The four-week nationwide lockdown in England, which has seen non-essential businesses shutting down and residents asking not to mix with other families, began on November 5 and ends on Wednesday.
This came after the United Kingdom was hit by a second wave of infection, which particularly affected areas in the north of England. The government introduced a local system for the country, according to which areas with high infections were placed under more stringent restrictions than other regions. England will return to the Tiered System on Wednesday.
“We are seeing a decrease in the number of infections nationally and especially across regions that were previously the most affected. These trends indicate that the tiered approach has helped reduce infections in these areas and this lockdown has added to this effect, Elliott, Program Manager at Imperial,” said Ball. .
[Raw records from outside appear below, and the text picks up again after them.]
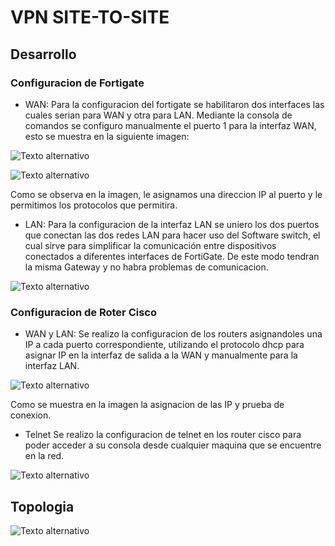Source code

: # VPN SITE-TO-SITE
## Desarrollo
### Configuracion de Fortigate
- WAN:
Para la configuracion del fortigate se habilitaron dos interfaces las cuales serian para WAN y otra para LAN. Mediante la consola de comandos se configuro manualmente el puerto 1 para la interfaz WAN, esto se muestra en la siguiente imagen:

 ![Texto alternativo](https://files.catbox.moe/g4ghci.png)

 ![Texto alternativo](https://files.catbox.moe/g20xkp.png)

 Como se observa en la imagen, le asignamos una direccion IP al puerto y le permitimos los protocolos que permitira.

- LAN:
Para la configuracion de la interfaz LAN se uniero los dos puertos que conectan las dos redes LAN para hacer uso del Software switch, el cual sirve para simplificar la comunicación entre dispositivos conectados a diferentes interfaces de FortiGate. De este modo tendran la misma Gateway y no habra problemas de comunicacion.

 ![Texto alternativo](https://files.catbox.moe/2ymm1y.png)

### Configuracion de Roter Cisco
- WAN y LAN:
Se realizo la configuracion de los routers asignandoles una IP a cada puerto correspondiente, utilizando el protocolo dhcp para asignar IP en la interfaz de salida a la WAN y manualmente para la interfaz LAN.

 ![Texto alternativo](https://files.catbox.moe/f1ualv.png)

 Como se muestra en la imagen la asignacion de las IP y prueba de conexion.

- Telnet
 Se realizo la configuracion de telnet en los router cisco para poder acceder a su consola desde cualquier maquina que se encuentre en la red.

 ![Texto alternativo](https://files.catbox.moe/5xn0lu.png)

## Topologia
![Texto alternativo](https://files.catbox.moe/8jtdfy.png)
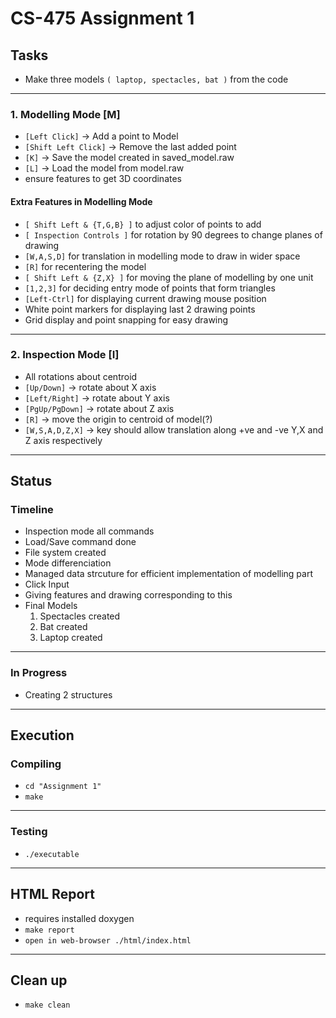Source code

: # CS-475 Assignment 1

## Tasks

- Make three models `( laptop, spectacles, bat )` from the code

***

### 1. Modelling Mode [M]

- `[Left Click]` -> Add a point to Model
- `[Shift Left Click]` -> Remove the last added point
- `[K]` -> Save the model created in saved_model.raw
- `[L]` -> Load the model from model.raw
- ensure features to get 3D coordinates

#### Extra Features in Modelling Mode
- `[ Shift Left & {T,G,B} ]` to adjust color of points to add
- `[ Inspection Controls ]` for rotation by 90 degrees to change planes of drawing
- `[W,A,S,D]` for translation in modelling mode to draw in wider space 
- `[R]` for recentering the model
- `[ Shift Left & {Z,X} ]` for moving the plane of modelling by one unit
- `[1,2,3]` for deciding entry mode of points that form triangles
- `[Left-Ctrl]` for displaying current drawing mouse position
-  White point markers for displaying last 2 drawing points
-  Grid display and point snapping for easy drawing
 
***

### 2. Inspection Mode [I] 

- All rotations about centroid
- `[Up/Down]` -> rotate about X axis 
- `[Left/Right]` -> rotate about Y axis
- `[PgUp/PgDown]` -> rotate about Z axis
- `[R]` -> move the origin to centroid of model(?)
- `[W,S,A,D,Z,X]` -> key should allow translation along +ve and -ve Y,X and Z axis respectively

---

## Status

### Timeline 
- Inspection mode all commands 
- Load/Save command done
- File system created
- Mode differenciation
- Managed data strcuture for efficient implementation of modelling part
- Click Input
- Giving features and drawing corresponding to this
- Final Models
	1. Spectacles created
	2. Bat created
	3. Laptop created

***

### In Progress
- Creating 2 structures

---

## Execution

### Compiling
- `cd "Assignment 1"`
- `make`

***

### Testing
- `./executable`

---

## HTML Report
- requires installed doxygen 
- `make report`
- `open in web-browser ./html/index.html`

---

## Clean up
- `make clean`
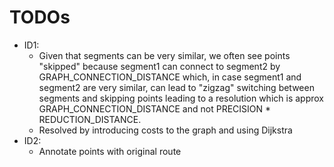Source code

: # TODOs
* ID1:
  * Given that segments can be very similar, we often see points "skipped" because segment1 can connect to segment2 by GRAPH_CONNECTION_DISTANCE which, in case segment1 and segment2 are very similar, can lead to "zigzag" switching between segments and skipping points leading to a resolution which is approx GRAPH_CONNECTION_DISTANCE and not PRECISION * REDUCTION_DISTANCE.
  * Resolved by introducing costs to the graph and using Dijkstra
* ID2:
  * Annotate points with original route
They found that cases decreased in most parts of England, and drastically in the country’s former hotspots in the north, dropping by more than 50%. There has been very little change in London and the East Midlands, but the rapid growth of the epidemic seen in the capital and the south in mid to late October is no longer evident.
According to the report, the West Midlands now has the largest number of infections at 1.55% of the population.
The research showed that the R number (or the reproduction number, which indicates how many other people each person transmits the virus to) has decreased from less than 1 to an estimated 0.88, “which means that the epidemic in the country is currently shrinking rather than growing.” According to the researchers.
London had the country’s highest R numbers at 0.95, while the lowest numbers were in Northwest and Northeast England at 0.76 and 0.78, respectively.
The researchers also drew attention to the fact that “the virus has an uneven effect” on people, with health workers, people living in large families, and individuals from ethnic minorities more vulnerable to infection.
The report said that there was also a link to deprivation and that residents of the poorest regions had the highest number of infections. The researchers said this indicates that social inequality could contribute to further spread of the virus in certain societies.
Other scientists have raised questions about how asymptomatic cases of Covid-19 affect the number of virus cases.
At the latest [REACT] Mark Woolhouse, an epidemiologist at the University of Edinburgh, told the Media Science Center in the United Kingdom that about 40% of those who tested positive for the virus did not show symptoms at the time the sample was taken.
He noted that this was about 1 in 200 people, which is equivalent to more than 250,000 cases across England.
Woolhouse said the results support the UK government’s goal “to make mass testing available as widely as possible to find large numbers of people who might be contagious without knowing it.”